**Document passage**.

Sattar is the personal secretary to the chairperson of the Bangladesh Nationalist Party and former Prime Minister Khaleda Zia. He is the President of the BCS (Administration) Welfare Multi-purpose Cooperative Society Limited. After the fall of the Sheikh Hasina-led Awami League government, he took over the Officer's Club in Dhaka. He is the self-declared general secretary of the Officers Club, Dhaka. He cancelled a book launch by Kazi Kayum Shishir, Director of the Department of Inspection and Audit, on Khaleda Zia.

In December 2024, he called for the removal of the head of the Public Administration Reform Commission Abdul Muyeed Chowdhury. He is the president of the Baisamya Birodhi Karmachari Oikya Forum, an anti-discrimination forum of civil servants, and has called for an end to contractual appointments in the civil administration. In June 2025, he was present at the handover of a house in Gulshan to Khaleda Zia by the advisor of the Ministry of Housing and Public Works Adilur Rahman Khan and Rajdhani Unnayan Kartripakkha Chairman Riazul Islam.

In August 2025, Sattar accused eight advisors of the Muhammad Yunus led interim government of being corrupt and questioned the competence of health advisor Nurjahan Begum. The interim government asked him for evidence and denied his allegations. He is a director of Rupali Bank Limited. He took control and declared himself general secretary of the Officers Club, Dhaka after the fall of the Sheikh Hasina-led Awami League government. He is the president of BCS (Admn) Welfare Multipurpose Cooperative Society Limited and the Anti-Discrimination Employees' Unity Forum.

**Exercise requirements**.
(a) Transcribe the passage about Sattar, starting with "Sattar is the" and going on through "on Khaleda Zia.".
(b) In the passage about Sattar, which bank is he named a director of?

**Data shown**.
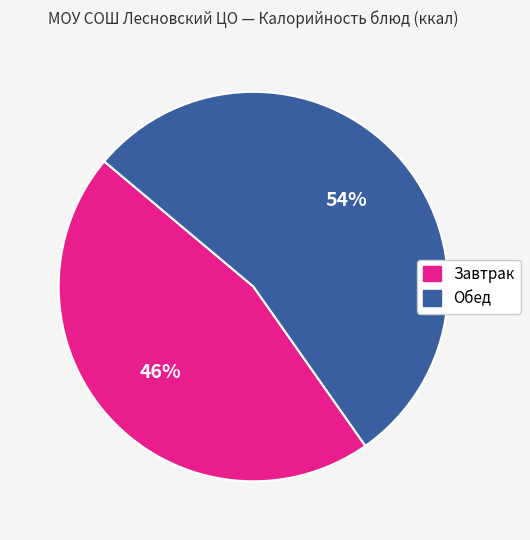

Which category has the biggest portion of the pie?

Обед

**Solved tasks**.
(a)
Sattar is the personal secretary to the chairperson of the Bangladesh Nationalist Party and former Prime Minister Khaleda Zia. He is the President of the BCS (Administration) Welfare Multi-purpose Cooperative Society Limited. After the fall of the Sheikh Hasina-led Awami League government, he took over the Officer's Club in Dhaka. He is the self-declared general secretary of the Officers Club, Dhaka. He cancelled a book launch by Kazi Kayum Shishir, Director of the Department of Inspection and Audit, on Khaleda Zia.

(b) Rupali Bank Limited